Capacity Markets and Queues
In addition to the IRA, expansion of the hybrid market also could be affected by FERC Order 2023, issued in July 2023, the report says. The order allows more than one form of generation or storage to co-locate on a single site with a single point of interconnection and be treated as a single project in a grid operator’s interconnection queue. (See FERC Updates Interconnection Queue Process with Order 2023.)
Projects in the queue also can add a resource in certain circumstances without losing their place in the queue; for example, a solar project adding storage that does not materially change its interconnection application.
Hybrids’ impact on grid flexibility and reliability also may depend on their participation in RTO and ISO capacity markets, which in turn could depend on how individual grid operators value them. According to the report, valuation methods are in transition across the country.
In 2023, CAISO valuation was based on a method combining effective load-carrying capacity (ELCC) and sum of parts. ELCC quantifies how much additional load a resource can support on the grid while maintaining reliability, while sum-of-parts valuation quantifies individual components of a hybrid and then combines them to determine an overall capacity value.
CAISO plans for a 2025 transition to a “slice of day” method that will value plants according to their performance in every hour during the highest peak-load day of each month.
Similarly, the trend among other RTOs and ISOs is toward more targeted valuation methods. MISO has gone from a yearly valuation of a plant’s output during the top eight peak demand hours to a seasonal framework in which capacity value is based on peak output in each season.

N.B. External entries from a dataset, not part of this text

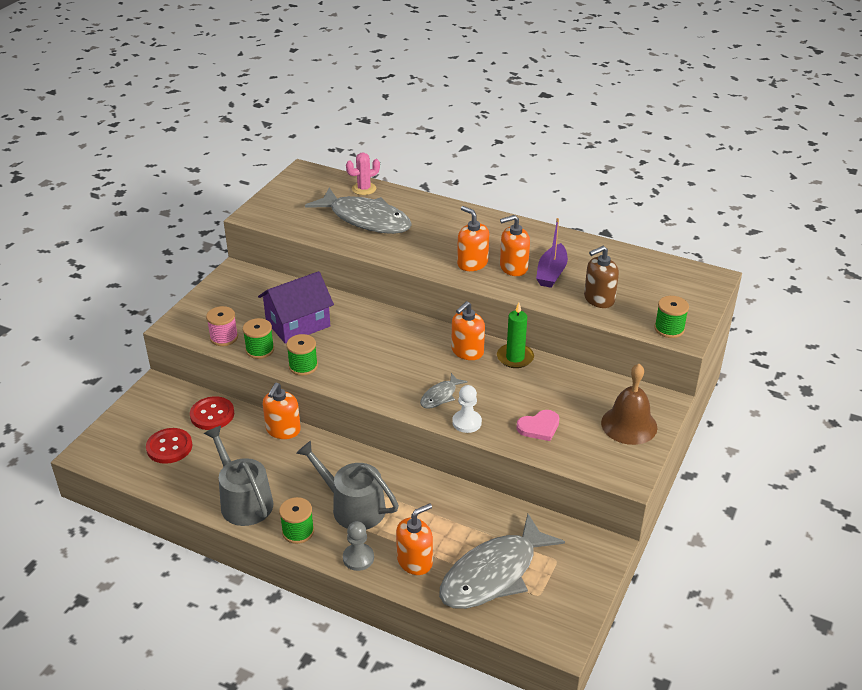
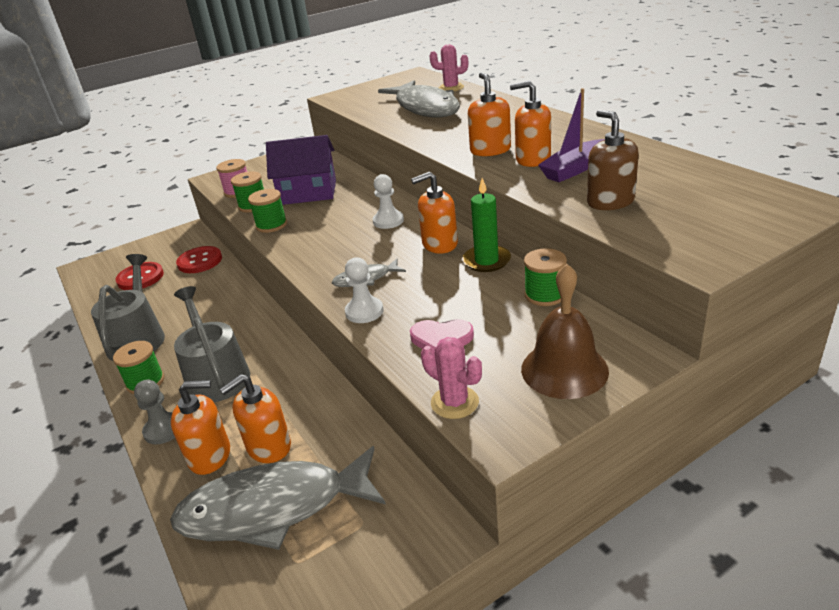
camera: 35 degrees right, 5 degrees down
(283, 430) = (238, 288): orange soap dispenser -> orange soap dispenser (268, 447)
(404, 339) = (388, 221): none -> white pawn
(585, 466) = (454, 402): none -> pink cactus
(599, 299) = (610, 201): brown soap dispenser -> brown soap dispenser turned 60 degrees clockwise
(669, 329) = (684, 249): green spool -> green spool (545, 295)

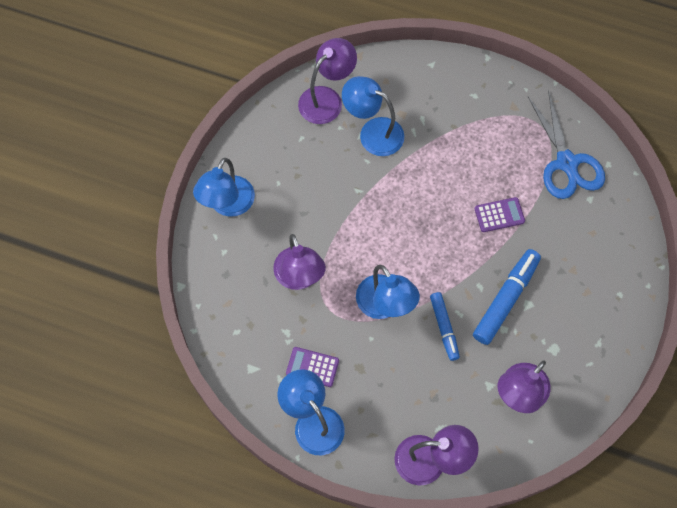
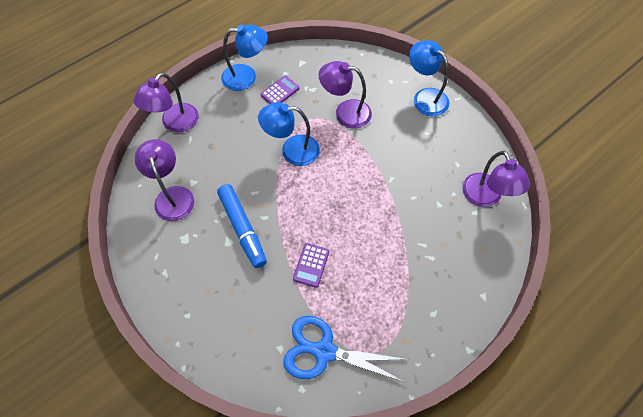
camera: 120 degrees right, 5 degrees down
(373, 132) = (437, 214): blue lamp -> none
(444, 328) = (251, 177): blue marker -> none

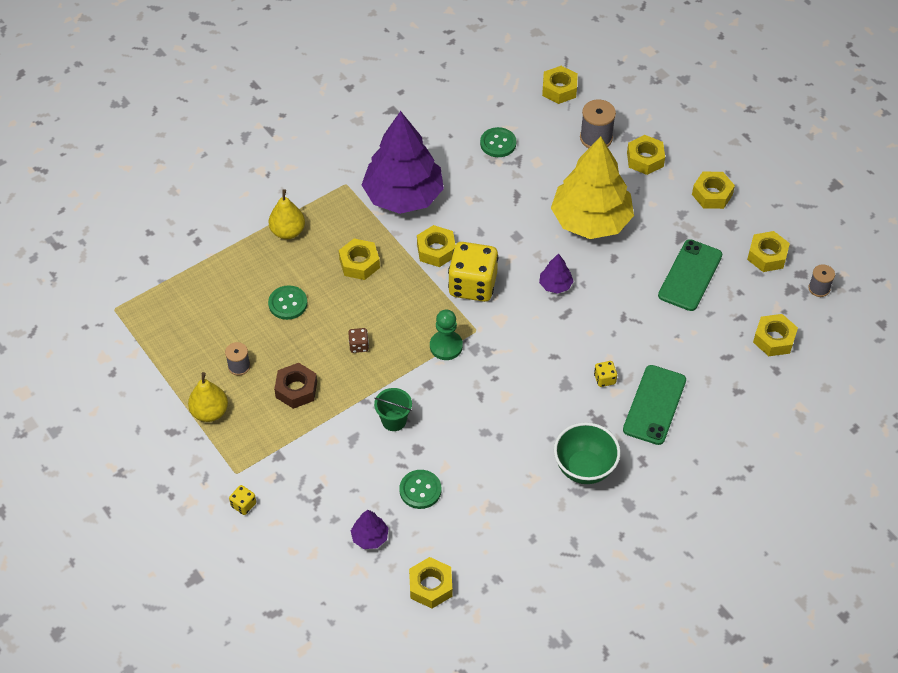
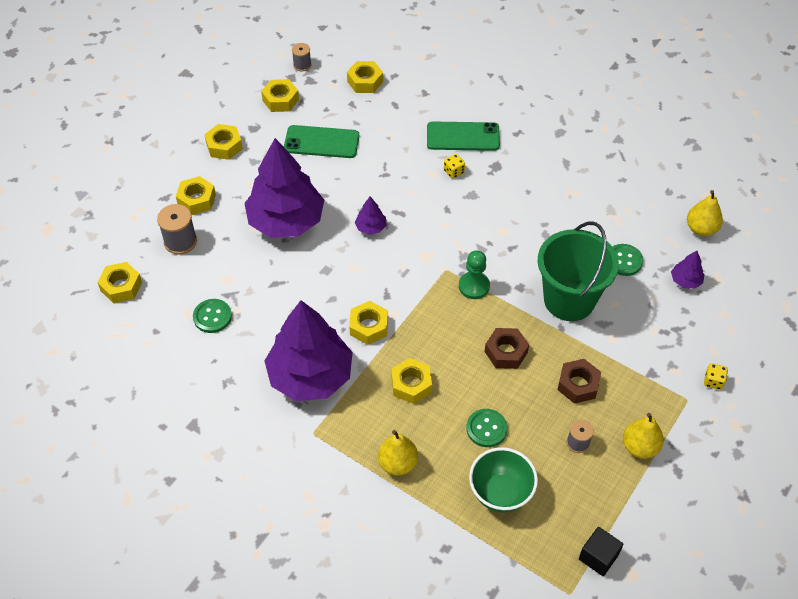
camera: 110 degrees left, 0 degrees up
(131, 339) = (598, 557): none -> black cube
(359, 346) = (506, 352): brown dice -> brown nut
(394, 420) = (569, 300): green bucket -> green bucket, size x2.23
(430, 586) = (701, 229): yellow nut -> yellow pear
(472, 285) = (397, 286): yellow dice -> none
(584, 468) = (544, 164): green bowl -> green bowl (500, 493)
(590, 220) = (286, 221): yellow tree -> purple tree

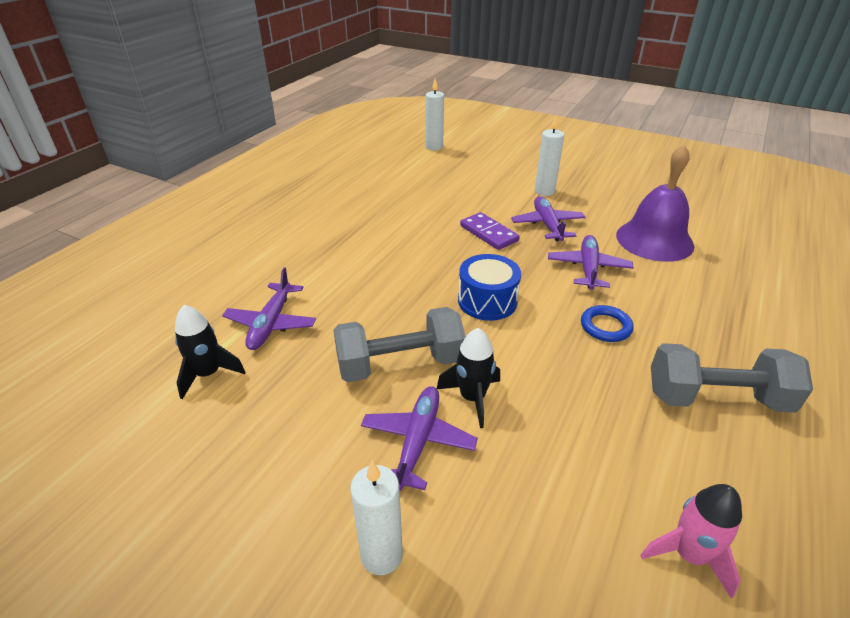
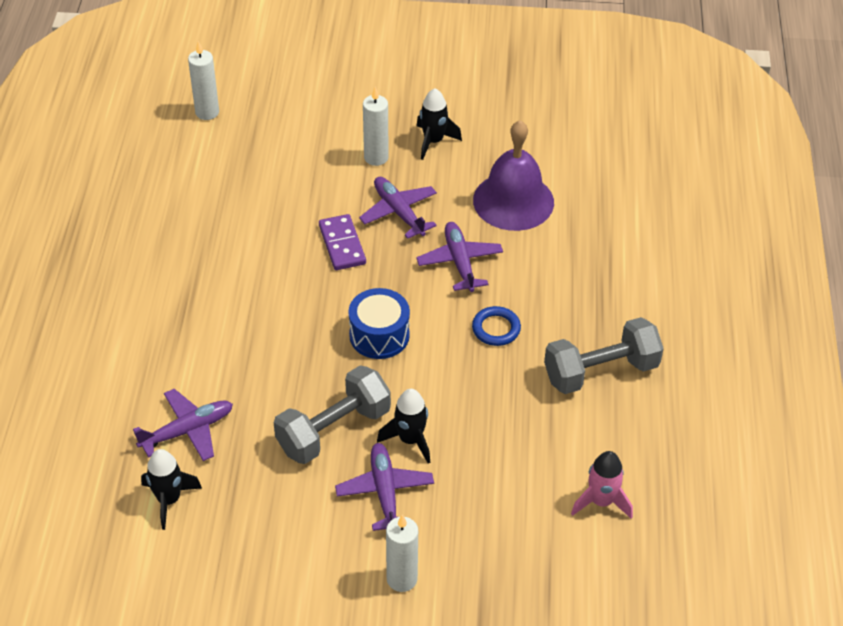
camera: 25 degrees left, 10 degrees up
(271, 323) = (187, 431): purple plane -> purple plane turned 105 degrees counterclockwise
(488, 233) = (342, 244): purple domino -> purple domino turned 45 degrees clockwise
(596, 192) = (433, 141): none -> black rocket

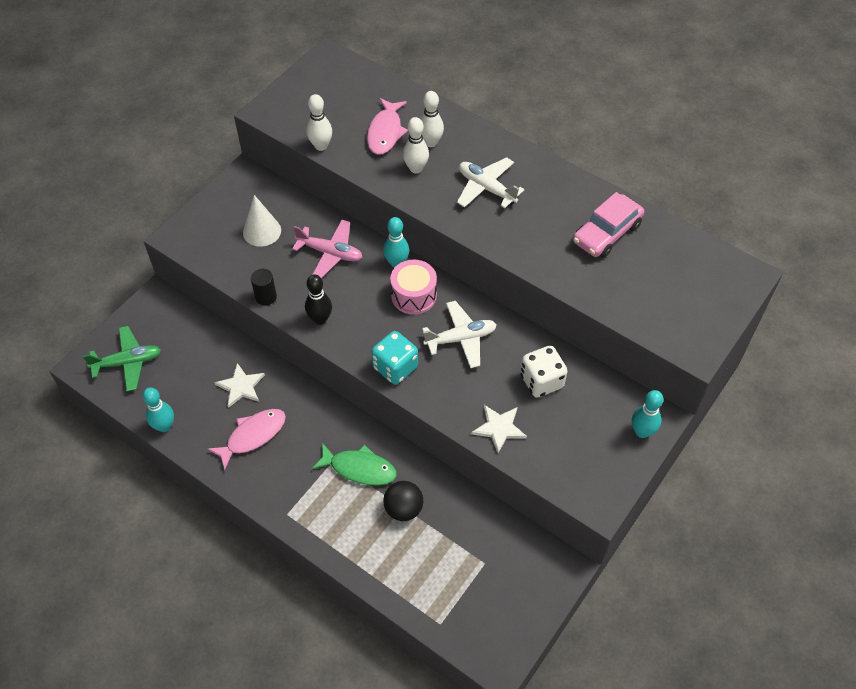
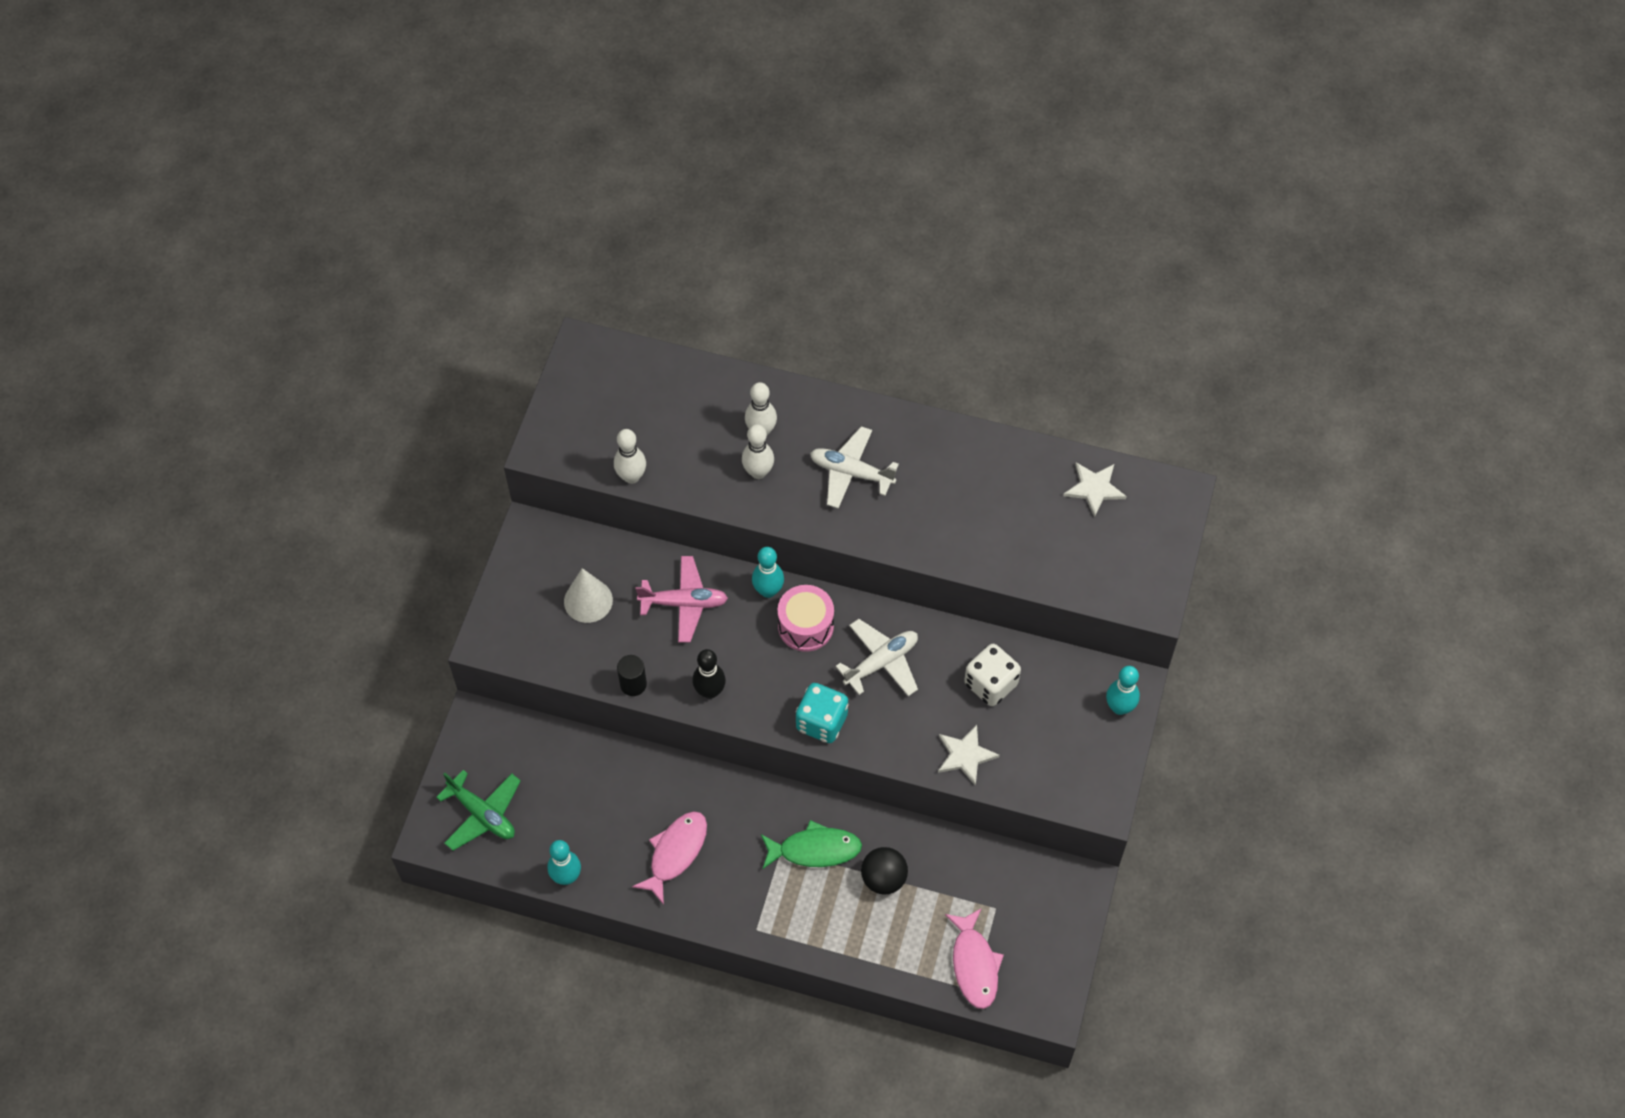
camera: 20 degrees left, 5 degrees up
(128, 362) = (482, 814): green plane -> green plane turned 75 degrees clockwise
(241, 386) = (633, 798): white star -> white star (1094, 488)
(385, 132) = (701, 433): pink fish -> pink fish (974, 964)
(607, 233) = (1009, 489): pink car -> none

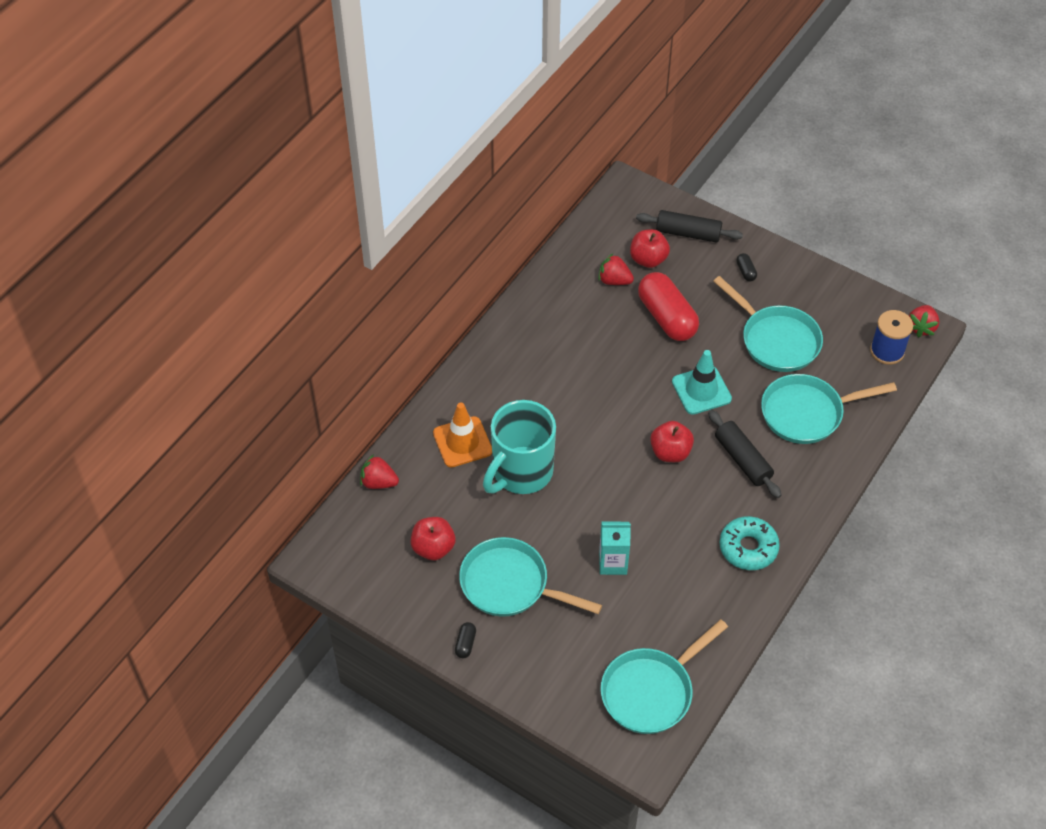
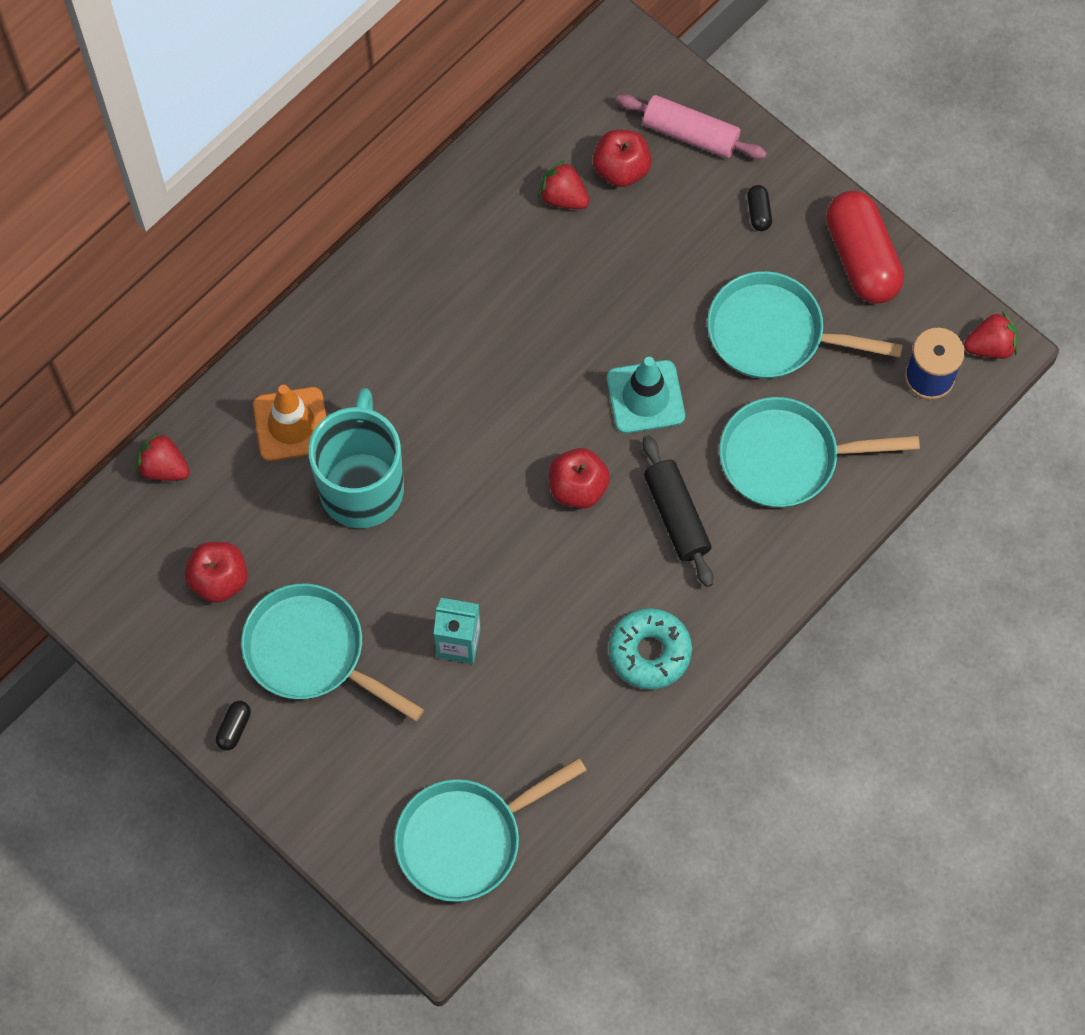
camera: 10 degrees right, 15 degrees up
(521, 473) = (362, 485): turquoise mug -> turquoise mug turned 135 degrees clockwise
(667, 317) = (625, 270): red capsule -> red capsule (861, 258)
(688, 233) = (690, 134): black rolling pin -> pink rolling pin
(776, 340) = (773, 333): turquoise pan -> turquoise pan turned 135 degrees clockwise
(921, 327) = (990, 346): red strawberry -> red strawberry turned 135 degrees counterclockwise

LBNL has research underway looking at which valuation methods might best reflect and optimize the different capabilities of hybrids and benefit the grid, Gorman said.
Whether Order 2023 will help get more solar-and-storage hybrids interconnected remains an open question. The rule is aimed, at least in part, at shortening queues by limiting the number of “speculative” projects seeking interconnection.
Gorman recognizes that, like other projects, not all hybrids will make it through the queues. But, he said, “I think the ‘speculative’ term is charged. At LBNL, we try to maintain neutrality. If you talk to transmission providers, they will use ‘speculative.’ If you talk to the developers, they will tell you that the inherent uncertainty of the process requires them to discover how expensive it is to connect to the system, and since it takes so long to make it through the queues, they have to submit multiple requests.”
Still, hybrids may have an edge. “There is an interconnection strategy to hybridizing,” Gorman said. “Since these queues are so backlogged, instead of submitting two applications, FERC has now allowed that these hybridizing plants can go in as one … not skipping the queue per se, but sometimes avoiding some of the pain of the queue.”